Task prompt: From the line below that contains "focal_35mm: 41" to the line that contains "f_number: 1.7", repeat every line exactly, both ends included, and nothing else.

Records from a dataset
=-=-=-=-=

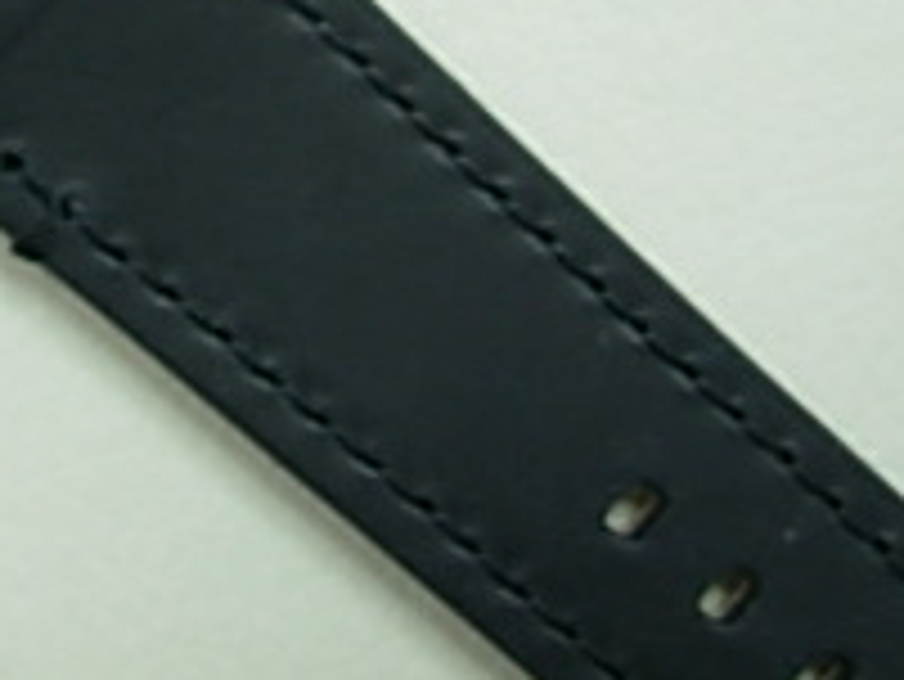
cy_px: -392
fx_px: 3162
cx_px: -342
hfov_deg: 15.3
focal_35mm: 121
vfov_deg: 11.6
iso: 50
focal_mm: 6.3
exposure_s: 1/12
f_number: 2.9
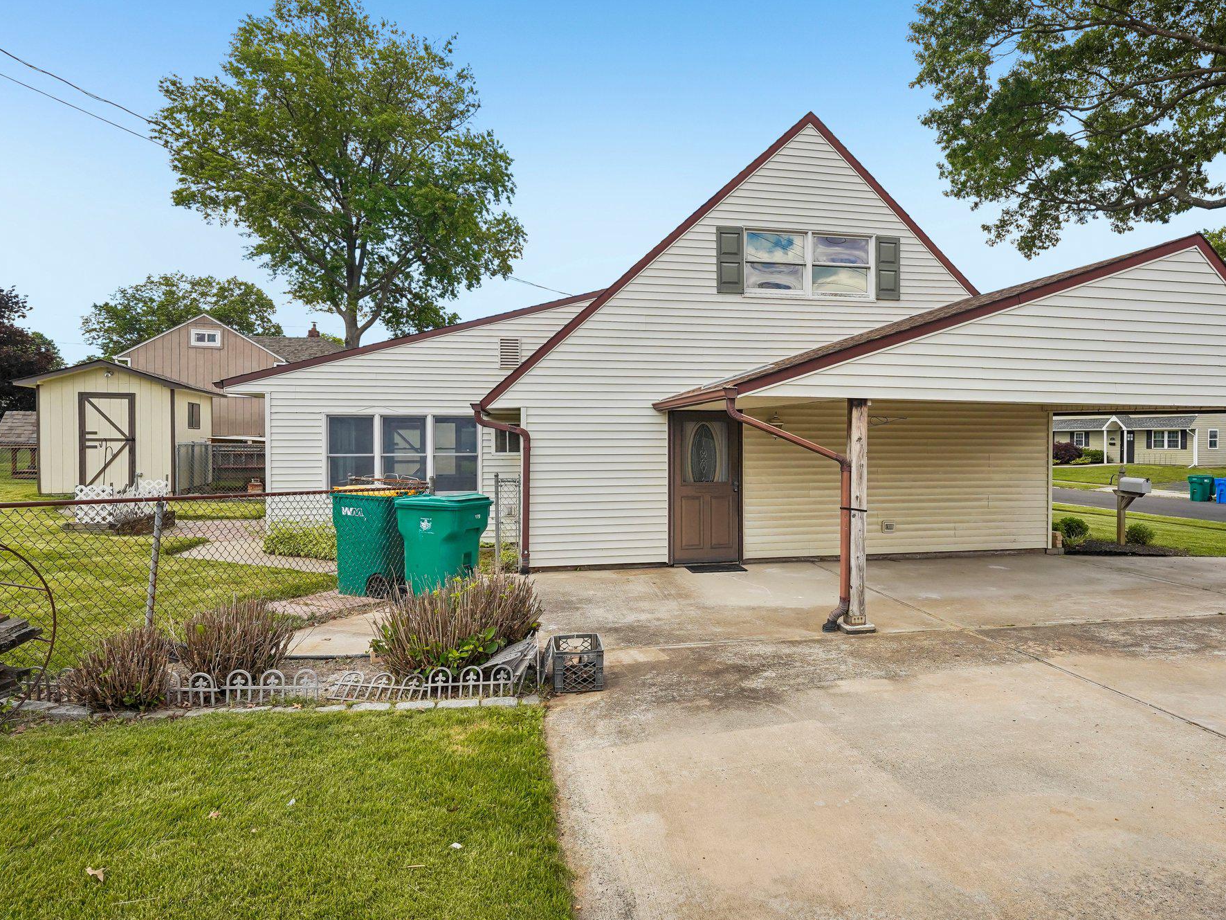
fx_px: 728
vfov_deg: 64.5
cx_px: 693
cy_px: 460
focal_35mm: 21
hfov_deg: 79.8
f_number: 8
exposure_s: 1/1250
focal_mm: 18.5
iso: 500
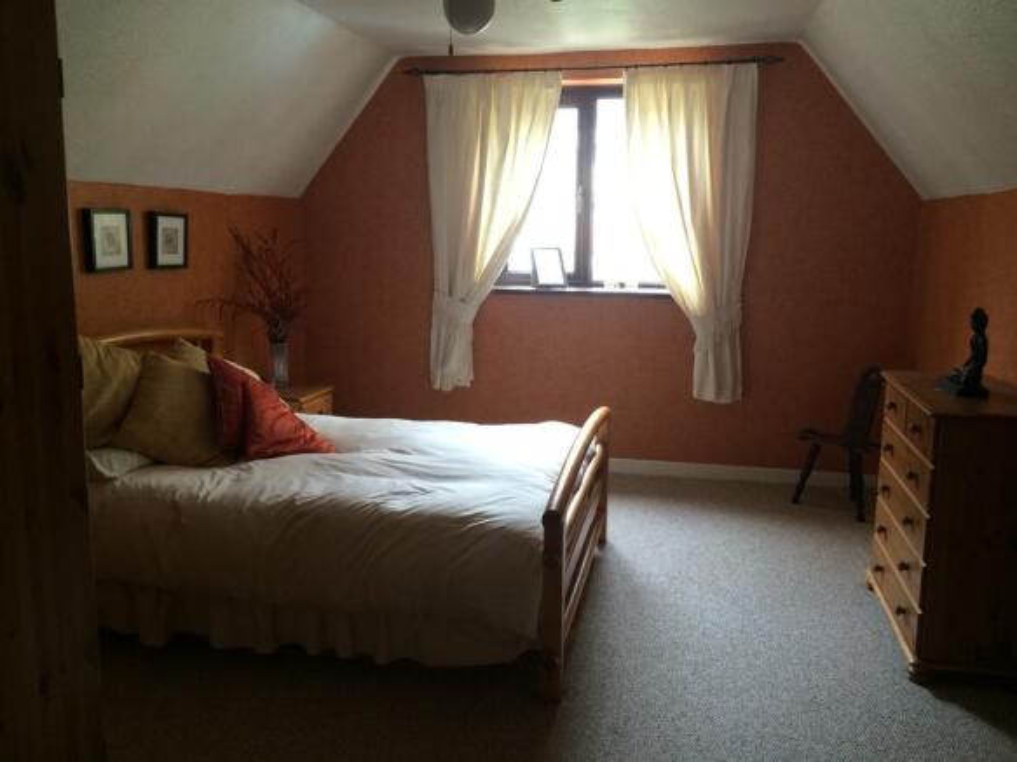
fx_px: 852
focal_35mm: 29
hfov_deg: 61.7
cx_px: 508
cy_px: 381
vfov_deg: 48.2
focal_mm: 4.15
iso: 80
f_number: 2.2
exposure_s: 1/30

=-=-=-=-=

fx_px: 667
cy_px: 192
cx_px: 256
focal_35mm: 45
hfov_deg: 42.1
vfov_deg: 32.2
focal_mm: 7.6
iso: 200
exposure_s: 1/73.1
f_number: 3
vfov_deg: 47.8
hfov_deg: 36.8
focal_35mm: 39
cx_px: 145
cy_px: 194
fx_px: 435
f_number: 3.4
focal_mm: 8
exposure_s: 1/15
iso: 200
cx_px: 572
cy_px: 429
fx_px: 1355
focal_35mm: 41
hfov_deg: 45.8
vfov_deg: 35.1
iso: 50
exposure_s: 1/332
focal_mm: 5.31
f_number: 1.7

=-=-=-=-=

Written reply:
focal_35mm: 41
hfov_deg: 45.8
vfov_deg: 35.1
iso: 50
exposure_s: 1/332
focal_mm: 5.31
f_number: 1.7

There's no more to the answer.